Od marca przyszłego roku wzrosną emerytury. Rząd ogłasza podwyżkę świadczeń o co najmniej 4,9%. Seniorzy w Polsce mogą spodziewać się wyraźnego wzrostu emerytur i rent.

Fot. Shutterstock / Warszawa w Pigułce
Od 1 marca 2026 roku wszystkie świadczenia zostaną zwaloryzowane – minimalna stawka podwyżki wyniesie 4,9 procent. To oznacza realne zmiany w portfelach milionów osób.
Najniższa emerytura wzrośnie o ponad 90 zł
Waloryzacja obejmie wszystkich świadczeniobiorców. Ci, którzy otrzymują minimalną emeryturę, zobaczą na koncie 1970,98 zł brutto. To o 92,07 zł więcej niż dotychczas. Rząd ogłosił nowe wyliczenia, które mają uwzględniać nie tylko inflację, ale też wzrost wynagrodzeń w gospodarce.
Wzrost świadczeń będzie odczuwalny także dla osób z wyższymi emeryturami. Kto otrzymuje 3000 zł brutto, może spodziewać się wzrostu o około 147 zł. Przy świadczeniu na poziomie 4000 zł miesięczna podwyżka sięgnie niemal 200 zł. Zmiany mają zostać wprowadzone automatycznie – bez konieczności składania wniosków.
Najniższa waloryzacja od lat, ale znacząca dla wielu
Eksperci przyznają, iż wskaźnik waloryzacji na poziomie 4,9 procent to jeden z najniższych od początku ostatniej dekady. Jednak w warunkach spowolnienia gospodarczego i ustabilizowanej inflacji, rząd uznał taki poziom za bezpieczny. Ministerstwo Finansów podkreśla, iż mechanizm waloryzacyjny działa zgodnie z ustawą i opiera się na sprawdzalnych wskaźnikach ekonomicznych.
Choć wzrost nie imponuje w porównaniu do rekordowych lat 2022–2023, to dla wielu emerytów każda dodatkowa złotówka może zrobić różnicę. Zwłaszcza przy wzrastających cenach żywności, leków i usług komunalnych.
Rząd zapowiada dalsze działania
W komunikacie rządu zapowiedziano, iż to nie koniec zmian. o ile tempo wzrostu gospodarczego utrzyma się w drugiej połowie 2025 roku, możliwe będą kolejne podwyżki w następnych latach. W grę wchodzi zarówno zwiększenie wskaźnika waloryzacji, jak i dodatkowe świadczenia okresowe – np. czternasta emerytura, która pozostaje w planach budżetowych.

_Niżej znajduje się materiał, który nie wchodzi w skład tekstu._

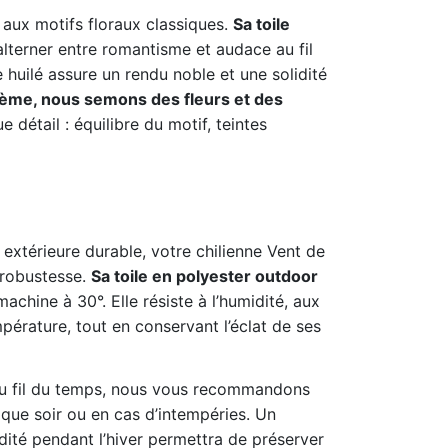
aux motifs floraux classiques.
Sa toile
lterner entre romantisme et audace au fil
 huilé assure un rendu noble et une solidité
ème, nous semons des fleurs et des
 détail : équilibre du motif, teintes
 extérieure durable, votre chilienne Vent de
 robustesse.
Sa toile en polyester outdoor
achine à 30°. Elle résiste à l’humidité, aux
pérature, tout en conservant l’éclat de ses
au fil du temps, nous vous recommandons
aque soir ou en cas d’intempéries. Un
idité pendant l’hiver permettra de préserver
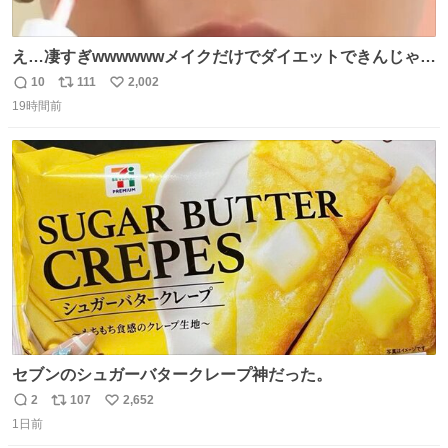
え…凄すぎwwwwwwメイクだけでダイエットできんじゃん
😭
10
111
2,002
返
リ
い
19時間前
信
ポ
い
数
ス
ね
ト
数
数
セブンのシュガーバタークレープ神だった。
2
107
2,652
返
リ
い
1日前
信
ポ
い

Minister rodziny zapowiedziała również przegląd systemu świadczeń z myślą o osobach z najniższymi dochodami. Celem ma być stworzenie bardziej elastycznego systemu wsparcia w przypadku nagłych zmian sytuacji życiowej.
Seniorzy liczą i analizują
Po ogłoszeniu nowych wskaźników emeryci ruszyli do kalkulatorów. W sieci pojawiły się już uproszczone narzędzia do szacowania nowej wysokości świadczeń. Zainteresowanie jest duże – dla wielu osób to jeden z najważniejszych momentów w roku, decydujący o stabilności ich domowego budżetu.
Wszystko wskazuje na to, iż marzec 2026 przyniesie długo oczekiwane zmiany. Niewielkie, ale konkretne. Waloryzacja, choć umiarkowana, daje wyraźny sygnał: system emerytalny nie pozostaje obojętny na potrzeby starszego pokolenia.